Pan Am, TWA, Eastern, Northwest, Continental, Allegheny, Piedmont, Western, Republic, PSA, Ozark, Braniff, America West, Midway, New York Air, People Express, ATA and ValuJet. In the years following Congress’ 1978 deregulation of the airline industry, those were common brands in airports across the country.
Now they’re all gone.
A few went belly up, but most were swallowed, one at a time, by larger rivals to the point that now, as American Airlines prepares to absorb US Airways, just four giant carriers would control 80 percent of the domestic/overseas market.
The question is: Is that enough competition to guarantee the service and fares that travelers need? Or are the Big Four — American, Delta, United and Southwest — now so dominant that they can carve up the national air travel map in ways that benefit their corporate desires while leaving many travelers in the nation’s midsection with fewer flights and rising costs?
Considering the Justice Department’s weak knees on past deals, little resistance is expected for this $11 billion merger, which would create the world’s largest airline. Still, as chair of the Judiciary Antitrust Subcommittee, Sen.
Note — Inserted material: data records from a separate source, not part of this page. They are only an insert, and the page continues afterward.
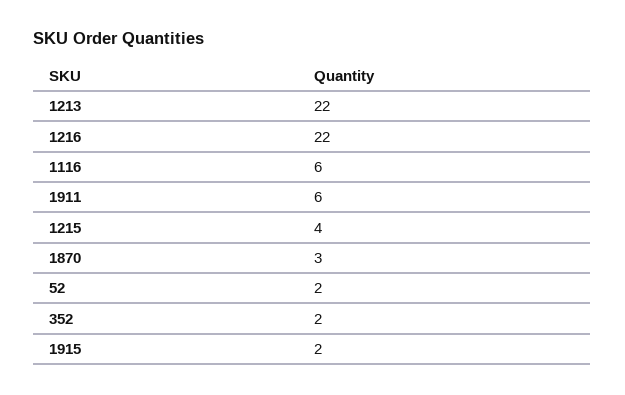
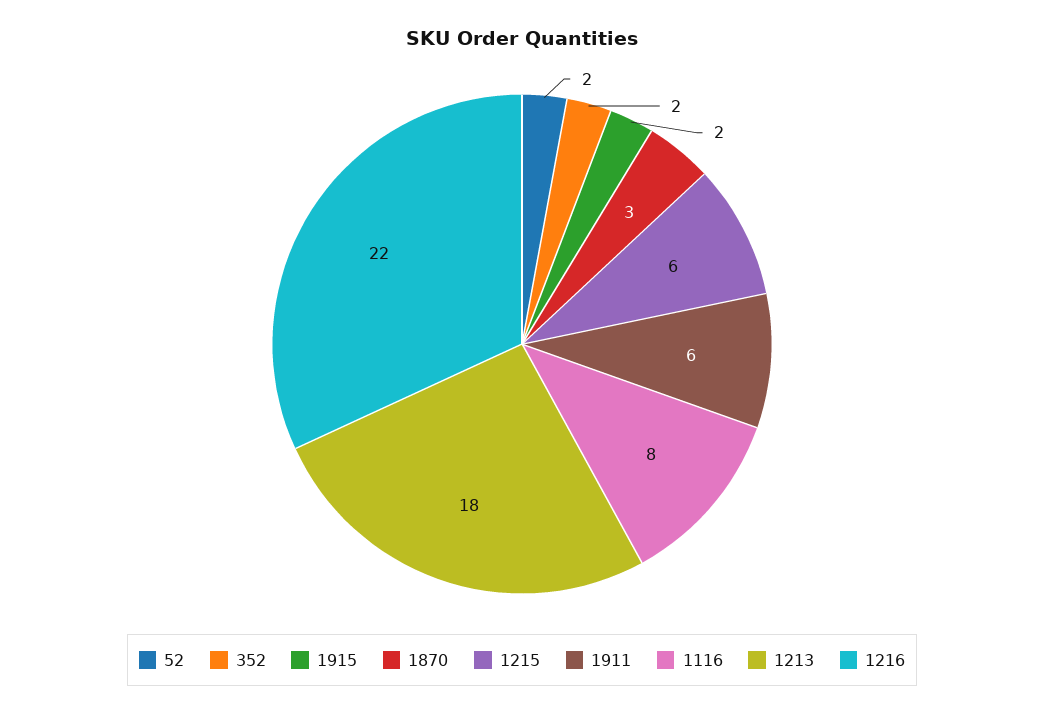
1213: 22 -> 18
1116: 6 -> 8
1215: 4 -> 6

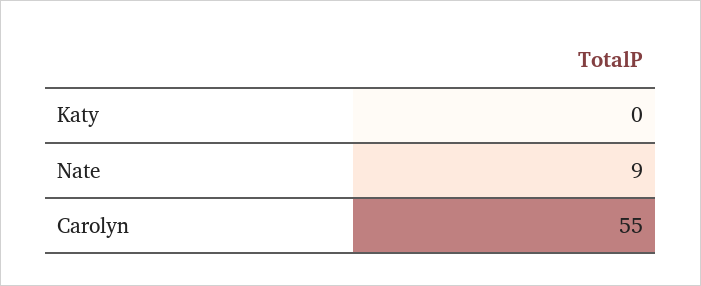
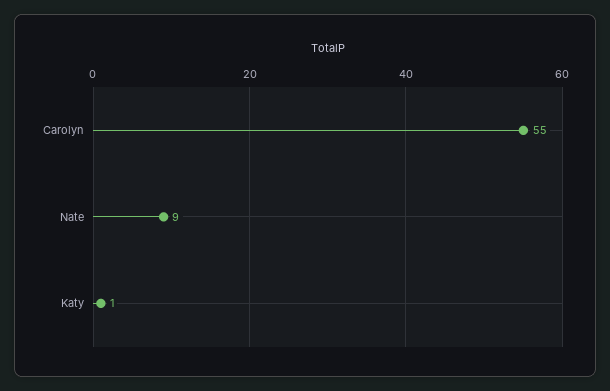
Katy: 0 -> 1

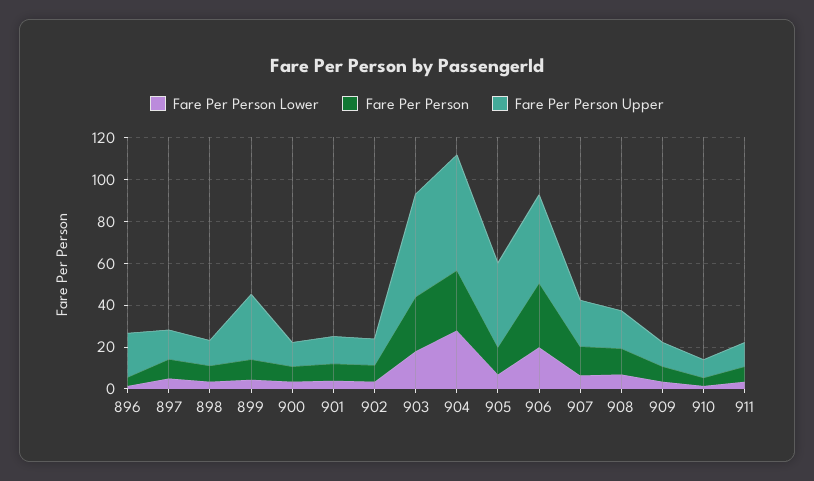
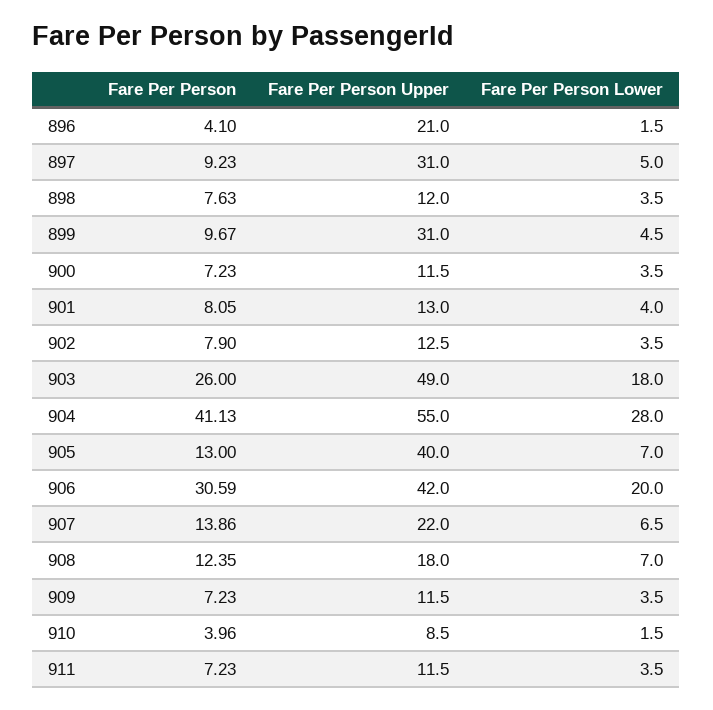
Fare Per Person Upper, 897: 15 -> 31
Fare Per Person, 904: 30 -> 41.13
Amy Klobuchar, D-Minn., was right to ask the Government Accountability Office to examine the pending deal in a larger context: How does having fewer and fewer airline choices affect the flying public?
Her question serves as a reminder to the government that the benefits of merger should extend beyond shareholders, corporate executives, corporate lawyers and, in this case, American’s ability to compete with Delta and United on overseas routes. The broader flying public should also benefit, and that’s where the upside is hard to see.